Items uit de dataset

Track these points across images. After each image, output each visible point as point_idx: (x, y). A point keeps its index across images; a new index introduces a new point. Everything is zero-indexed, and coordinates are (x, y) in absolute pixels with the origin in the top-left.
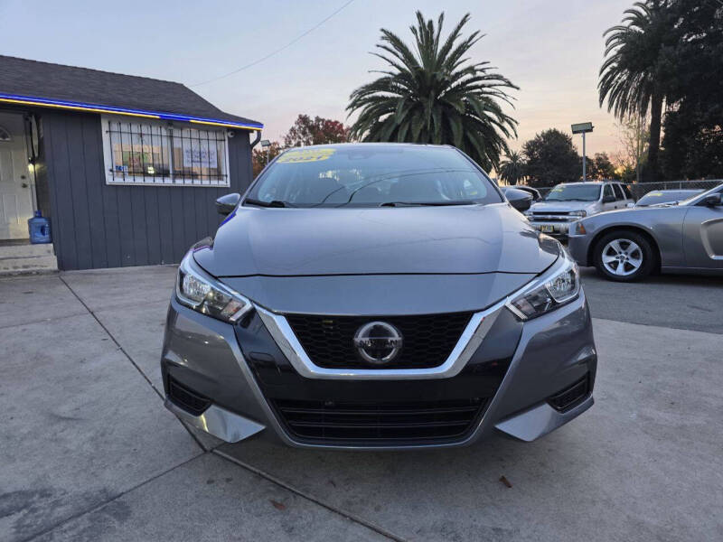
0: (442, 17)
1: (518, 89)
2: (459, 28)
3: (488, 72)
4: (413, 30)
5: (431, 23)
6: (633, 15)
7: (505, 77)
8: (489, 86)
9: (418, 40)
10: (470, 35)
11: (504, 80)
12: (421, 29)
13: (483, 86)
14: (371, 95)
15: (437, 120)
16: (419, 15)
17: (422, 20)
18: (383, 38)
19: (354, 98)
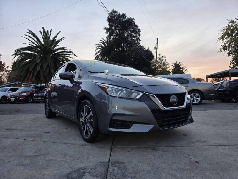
0: (51, 30)
1: (77, 56)
2: (57, 35)
3: (68, 50)
4: (41, 32)
5: (48, 31)
6: (102, 42)
7: (74, 53)
8: (68, 54)
9: (42, 36)
10: (61, 38)
11: (73, 53)
12: (43, 32)
13: (66, 54)
14: (23, 52)
15: (52, 63)
16: (43, 28)
17: (44, 30)
18: (28, 33)
19: (16, 52)
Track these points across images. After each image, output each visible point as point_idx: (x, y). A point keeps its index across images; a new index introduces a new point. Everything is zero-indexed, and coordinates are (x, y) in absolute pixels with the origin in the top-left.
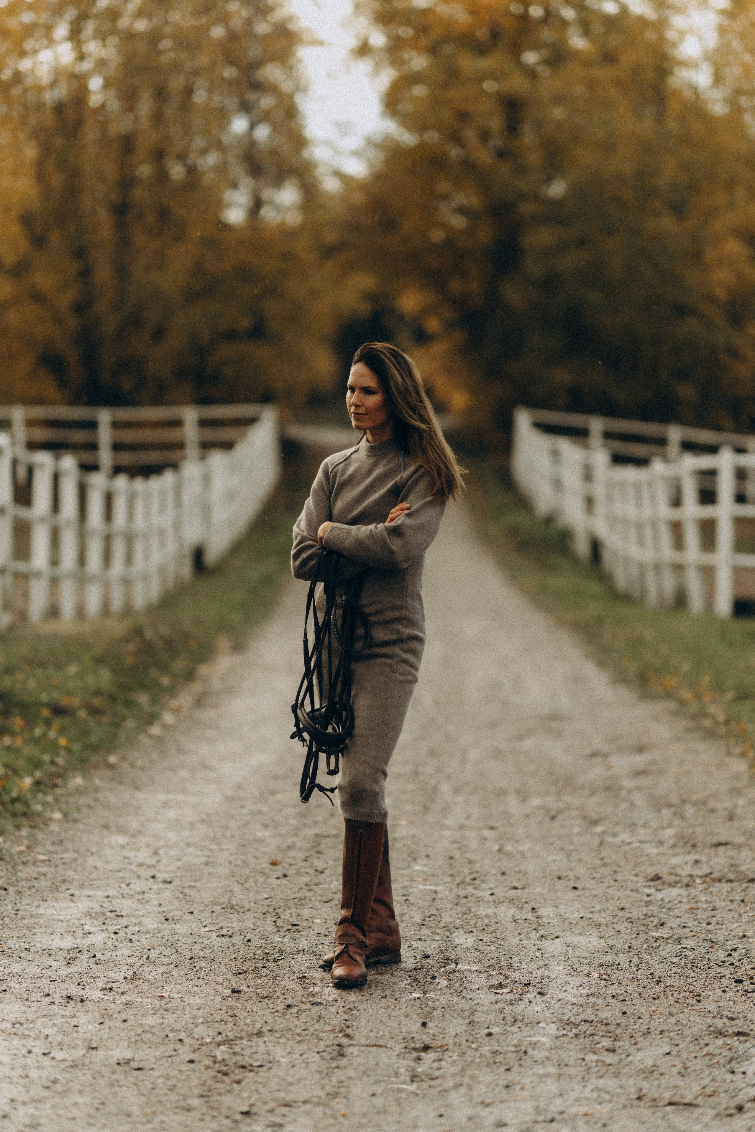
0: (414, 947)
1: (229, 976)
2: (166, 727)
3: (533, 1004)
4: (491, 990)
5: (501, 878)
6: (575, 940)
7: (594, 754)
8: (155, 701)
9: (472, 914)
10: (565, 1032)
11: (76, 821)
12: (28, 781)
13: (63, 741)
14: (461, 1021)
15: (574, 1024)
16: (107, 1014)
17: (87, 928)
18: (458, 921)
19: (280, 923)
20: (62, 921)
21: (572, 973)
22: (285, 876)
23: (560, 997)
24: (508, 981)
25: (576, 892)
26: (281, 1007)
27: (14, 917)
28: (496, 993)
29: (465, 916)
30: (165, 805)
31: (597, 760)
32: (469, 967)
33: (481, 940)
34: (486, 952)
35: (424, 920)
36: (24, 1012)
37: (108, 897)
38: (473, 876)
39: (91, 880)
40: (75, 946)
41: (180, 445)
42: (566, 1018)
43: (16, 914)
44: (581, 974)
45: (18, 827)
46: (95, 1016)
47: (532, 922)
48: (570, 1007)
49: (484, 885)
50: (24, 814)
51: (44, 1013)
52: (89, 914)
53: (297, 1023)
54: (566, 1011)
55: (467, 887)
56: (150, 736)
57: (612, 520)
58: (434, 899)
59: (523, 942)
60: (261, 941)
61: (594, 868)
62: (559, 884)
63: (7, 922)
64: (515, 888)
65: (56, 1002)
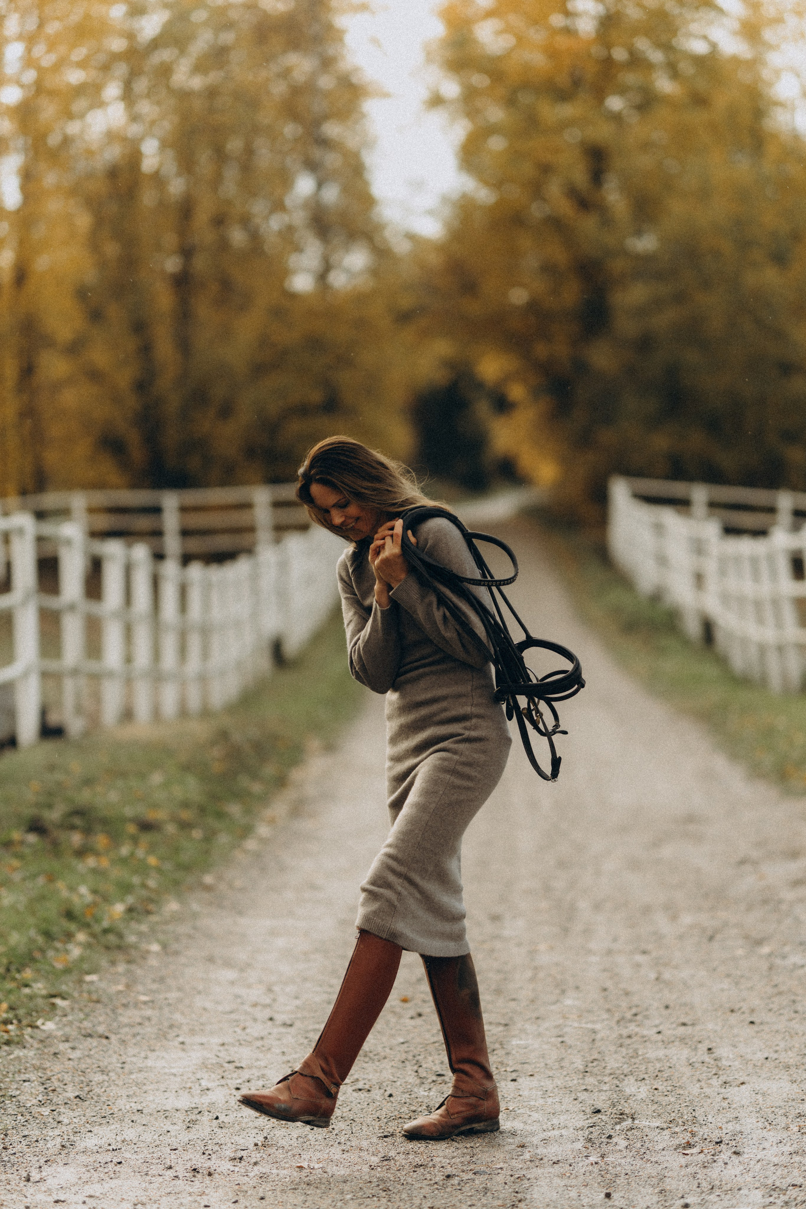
0: (580, 1100)
1: (375, 1140)
2: (264, 841)
3: (729, 1167)
4: (678, 1151)
5: (665, 1012)
6: (764, 1086)
7: (743, 862)
8: (248, 811)
9: (640, 1058)
10: (771, 1199)
11: (177, 953)
12: (119, 908)
13: (152, 861)
14: (650, 1190)
15: (781, 1190)
16: (240, 1190)
17: (204, 1083)
18: (626, 1066)
19: (423, 1073)
20: (175, 1075)
21: (768, 1127)
22: (420, 1015)
23: (759, 1157)
24: (696, 1139)
25: (755, 1028)
26: (439, 1178)
27: (120, 1071)
28: (684, 1154)
29: (633, 1060)
30: (273, 933)
31: (748, 868)
32: (647, 1123)
33: (656, 1089)
34: (664, 1104)
35: (587, 1066)
36: (145, 1190)
37: (223, 1045)
38: (634, 1011)
39: (202, 1024)
40: (194, 1106)
41: (251, 529)
42: (770, 1182)
43: (122, 1068)
44: (779, 1127)
45: (113, 963)
46: (227, 1192)
47: (710, 1066)
48: (773, 1168)
49: (647, 1022)
50: (119, 948)
51: (168, 1190)
52: (204, 1066)
53: (460, 1197)
54: (769, 1173)
55: (628, 1025)
56: (246, 852)
57: (725, 598)
58: (594, 1040)
59: (704, 1089)
60: (404, 1096)
61: (770, 998)
62: (733, 1019)
63: (113, 1078)
64: (684, 1024)
65: (180, 1176)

◆ Wat nodig is: Geef alle regels van het materiaal hierboven weer als een JSON-lijst van strings, met één string per regel en zonder lege regels. Neem de regels die een afbeelding aanduiden niet op.

◆ Uitvoer van oefening:
[
  "Track these points across images. After each image, output each visible point as point_idx: (x, y). A point keeps its index across images; a new index introduces a new point. Everything is zero-indexed, and coordinates are (x, y) in absolute pixels with the origin in the top-left.",
  "0: (442, 17)",
  "1: (518, 89)",
  "2: (459, 28)",
  "3: (488, 72)",
  "4: (413, 30)",
  "5: (431, 23)",
  "6: (633, 15)",
  "7: (505, 77)",
  "8: (489, 86)",
  "9: (418, 40)",
  "10: (470, 35)",
  "11: (504, 80)",
  "12: (421, 29)",
  "13: (483, 86)",
  "14: (371, 95)",
  "15: (437, 120)",
  "16: (419, 15)",
  "17: (422, 20)",
  "18: (383, 38)",
  "19: (354, 98)",
  "0: (51, 30)",
  "1: (77, 56)",
  "2: (57, 35)",
  "3: (68, 50)",
  "4: (41, 32)",
  "5: (48, 31)",
  "6: (102, 42)",
  "7: (74, 53)",
  "8: (68, 54)",
  "9: (42, 36)",
  "10: (61, 38)",
  "11: (73, 53)",
  "12: (43, 32)",
  "13: (66, 54)",
  "14: (23, 52)",
  "15: (52, 63)",
  "16: (43, 28)",
  "17: (44, 30)",
  "18: (28, 33)",
  "19: (16, 52)",
  "Track these points across images. After each image, output each visible point as point_idx: (x, y). A point keeps its index across images; a new index introduces a new point. Everything is zero-indexed, and coordinates are (x, y) in absolute pixels with the origin in the top-left.",
  "0: (414, 947)",
  "1: (229, 976)",
  "2: (166, 727)",
  "3: (533, 1004)",
  "4: (491, 990)",
  "5: (501, 878)",
  "6: (575, 940)",
  "7: (594, 754)",
  "8: (155, 701)",
  "9: (472, 914)",
  "10: (565, 1032)",
  "11: (76, 821)",
  "12: (28, 781)",
  "13: (63, 741)",
  "14: (461, 1021)",
  "15: (574, 1024)",
  "16: (107, 1014)",
  "17: (87, 928)",
  "18: (458, 921)",
  "19: (280, 923)",
  "20: (62, 921)",
  "21: (572, 973)",
  "22: (285, 876)",
  "23: (560, 997)",
  "24: (508, 981)",
  "25: (576, 892)",
  "26: (281, 1007)",
  "27: (14, 917)",
  "28: (496, 993)",
  "29: (465, 916)",
  "30: (165, 805)",
  "31: (597, 760)",
  "32: (469, 967)",
  "33: (481, 940)",
  "34: (486, 952)",
  "35: (424, 920)",
  "36: (24, 1012)",
  "37: (108, 897)",
  "38: (473, 876)",
  "39: (91, 880)",
  "40: (75, 946)",
  "41: (180, 445)",
  "42: (566, 1018)",
  "43: (16, 914)",
  "44: (581, 974)",
  "45: (18, 827)",
  "46: (95, 1016)",
  "47: (532, 922)",
  "48: (570, 1007)",
  "49: (484, 885)",
  "50: (24, 814)",
  "51: (44, 1013)",
  "52: (89, 914)",
  "53: (297, 1023)",
  "54: (566, 1011)",
  "55: (467, 887)",
  "56: (150, 736)",
  "57: (612, 520)",
  "58: (434, 899)",
  "59: (523, 942)",
  "60: (261, 941)",
  "61: (594, 868)",
  "62: (559, 884)",
  "63: (7, 922)",
  "64: (515, 888)",
  "65: (56, 1002)",
  "0: (580, 1100)",
  "1: (375, 1140)",
  "2: (264, 841)",
  "3: (729, 1167)",
  "4: (678, 1151)",
  "5: (665, 1012)",
  "6: (764, 1086)",
  "7: (743, 862)",
  "8: (248, 811)",
  "9: (640, 1058)",
  "10: (771, 1199)",
  "11: (177, 953)",
  "12: (119, 908)",
  "13: (152, 861)",
  "14: (650, 1190)",
  "15: (781, 1190)",
  "16: (240, 1190)",
  "17: (204, 1083)",
  "18: (626, 1066)",
  "19: (423, 1073)",
  "20: (175, 1075)",
  "21: (768, 1127)",
  "22: (420, 1015)",
  "23: (759, 1157)",
  "24: (696, 1139)",
  "25: (755, 1028)",
  "26: (439, 1178)",
  "27: (120, 1071)",
  "28: (684, 1154)",
  "29: (633, 1060)",
  "30: (273, 933)",
  "31: (748, 868)",
  "32: (647, 1123)",
  "33: (656, 1089)",
  "34: (664, 1104)",
  "35: (587, 1066)",
  "36: (145, 1190)",
  "37: (223, 1045)",
  "38: (634, 1011)",
  "39: (202, 1024)",
  "40: (194, 1106)",
  "41: (251, 529)",
  "42: (770, 1182)",
  "43: (122, 1068)",
  "44: (779, 1127)",
  "45: (113, 963)",
  "46: (227, 1192)",
  "47: (710, 1066)",
  "48: (773, 1168)",
  "49: (647, 1022)",
  "50: (119, 948)",
  "51: (168, 1190)",
  "52: (204, 1066)",
  "53: (460, 1197)",
  "54: (769, 1173)",
  "55: (628, 1025)",
  "56: (246, 852)",
  "57: (725, 598)",
  "58: (594, 1040)",
  "59: (704, 1089)",
  "60: (404, 1096)",
  "61: (770, 998)",
  "62: (733, 1019)",
  "63: (113, 1078)",
  "64: (684, 1024)",
  "65: (180, 1176)"
]